ASSIGNMENT: Write the following lines out again word for word, with each line kept on its own line.

--

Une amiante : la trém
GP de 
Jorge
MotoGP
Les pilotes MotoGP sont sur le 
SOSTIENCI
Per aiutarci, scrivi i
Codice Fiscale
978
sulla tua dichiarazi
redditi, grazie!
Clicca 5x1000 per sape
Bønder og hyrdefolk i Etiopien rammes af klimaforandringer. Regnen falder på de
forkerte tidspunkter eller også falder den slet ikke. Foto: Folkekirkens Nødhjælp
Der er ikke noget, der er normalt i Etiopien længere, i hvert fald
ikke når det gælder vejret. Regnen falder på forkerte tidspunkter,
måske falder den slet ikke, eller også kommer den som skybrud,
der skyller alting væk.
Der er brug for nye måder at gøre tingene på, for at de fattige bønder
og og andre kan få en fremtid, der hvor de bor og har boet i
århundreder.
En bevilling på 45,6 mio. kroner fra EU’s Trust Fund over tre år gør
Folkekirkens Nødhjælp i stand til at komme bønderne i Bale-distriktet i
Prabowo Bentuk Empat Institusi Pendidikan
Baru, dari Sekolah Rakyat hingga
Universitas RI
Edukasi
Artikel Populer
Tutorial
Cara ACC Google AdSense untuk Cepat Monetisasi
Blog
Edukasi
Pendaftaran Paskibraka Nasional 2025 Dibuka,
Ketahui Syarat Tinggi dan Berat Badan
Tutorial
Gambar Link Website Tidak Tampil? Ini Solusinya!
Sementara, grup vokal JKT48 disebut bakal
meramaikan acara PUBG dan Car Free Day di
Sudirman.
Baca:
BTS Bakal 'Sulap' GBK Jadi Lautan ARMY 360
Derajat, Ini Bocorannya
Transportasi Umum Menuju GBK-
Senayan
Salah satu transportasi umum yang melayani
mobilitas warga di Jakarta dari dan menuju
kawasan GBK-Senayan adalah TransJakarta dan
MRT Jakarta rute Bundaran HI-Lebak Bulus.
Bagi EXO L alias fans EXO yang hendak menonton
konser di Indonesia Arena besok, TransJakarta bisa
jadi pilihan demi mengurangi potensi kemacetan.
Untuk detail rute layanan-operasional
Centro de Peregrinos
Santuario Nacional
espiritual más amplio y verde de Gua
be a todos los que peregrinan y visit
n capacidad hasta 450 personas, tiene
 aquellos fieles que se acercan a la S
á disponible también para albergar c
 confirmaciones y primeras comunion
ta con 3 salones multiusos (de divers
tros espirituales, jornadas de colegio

--

REPLY:
Une amiante : la trém
GP de 
Jorge
MotoGP
Les pilotes MotoGP sont sur le 
SOSTIENCI
Per aiutarci, scrivi i
Codice Fiscale
978
sulla tua dichiarazi
redditi, grazie!
Clicca 5x1000 per sape
Bønder og hyrdefolk i Etiopien rammes af klimaforandringer. Regnen falder på de
forkerte tidspunkter eller også falder den slet ikke. Foto: Folkekirkens Nødhjælp
Der er ikke noget, der er normalt i Etiopien længere, i hvert fald
ikke når det gælder vejret. Regnen falder på forkerte tidspunkter,
måske falder den slet ikke, eller også kommer den som skybrud,
der skyller alting væk.
Der er brug for nye måder at gøre tingene på, for at de fattige bønder
og og andre kan få en fremtid, der hvor de bor og har boet i
århundreder.
En bevilling på 45,6 mio. kroner fra EU’s Trust Fund over tre år gør
Folkekirkens Nødhjælp i stand til at komme bønderne i Bale-distriktet i
Prabowo Bentuk Empat Institusi Pendidikan
Baru, dari Sekolah Rakyat hingga
Universitas RI
Edukasi
Artikel Populer
Tutorial
Cara ACC Google AdSense untuk Cepat Monetisasi
Blog
Edukasi
Pendaftaran Paskibraka Nasional 2025 Dibuka,
Ketahui Syarat Tinggi dan Berat Badan
Tutorial
Gambar Link Website Tidak Tampil? Ini Solusinya!
Sementara, grup vokal JKT48 disebut bakal
meramaikan acara PUBG dan Car Free Day di
Sudirman.
Baca:
BTS Bakal 'Sulap' GBK Jadi Lautan ARMY 360
Derajat, Ini Bocorannya
Transportasi Umum Menuju GBK-
Senayan
Salah satu transportasi umum yang melayani
mobilitas warga di Jakarta dari dan menuju
kawasan GBK-Senayan adalah TransJakarta dan
MRT Jakarta rute Bundaran HI-Lebak Bulus.
Bagi EXO L alias fans EXO yang hendak menonton
konser di Indonesia Arena besok, TransJakarta bisa
jadi pilihan demi mengurangi potensi kemacetan.
Untuk detail rute layanan-operasional
Centro de Peregrinos
Santuario Nacional
espiritual más amplio y verde de Gua
be a todos los que peregrinan y visit
n capacidad hasta 450 personas, tiene
 aquellos fieles que se acercan a la S
á disponible también para albergar c
 confirmaciones y primeras comunion
ta con 3 salones multiusos (de divers
tros espirituales, jornadas de colegio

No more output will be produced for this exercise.